The Auckland Returned and Services Association has money to help soldiers with post-traumatic stress disorder, but is running out of veterans who need it.
Executive member Peter Maher said the Auckland association had a fund which was growing by $50,000 a year even after helping veterans who needed glasses, hearing aids and other assistance.
But the need for assistance was declining along with the numbers of surviving war veterans.
"Our RSA doesn't have any social facilities at all, never has, but we do have money, and because of the fall-off in numbers we can't give it away fast enough," Mr Maher said.
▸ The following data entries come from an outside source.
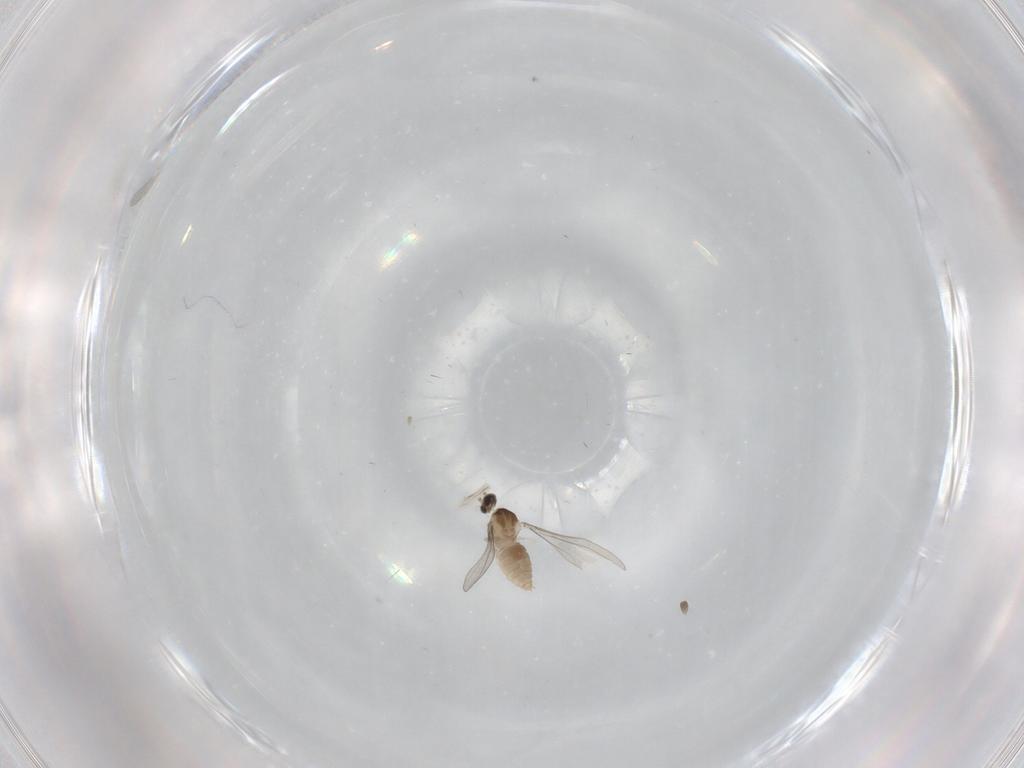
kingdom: Animalia
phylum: Arthropoda
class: Insecta
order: Diptera
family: Cecidomyiidae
The association wants to use the money to help soldiers from anywhere in the country who suffer from post-traumatic stress disorder (PTSD) as a result of service in places such as Afghanistan and Iraq, where many are posted to combat zones for much longer than in the past.
"In World War II, for most of them it was only an average of 14 days a year. The rest of the time they were waiting for the next major operation," he said.
"I think the average days in action in Vietnam were 140 a year.
"Currently it's more than 200 days, hence we are seeing them exposed to continuous combat conditions over very, very long periods with no respite. That is increasingly causing symptoms of PTSD."
The Defence Force said it provided "comprehensive mental health services" to military personnel.
But Mr Maher said some soldiers sought private counselling and did not realise they could get funding.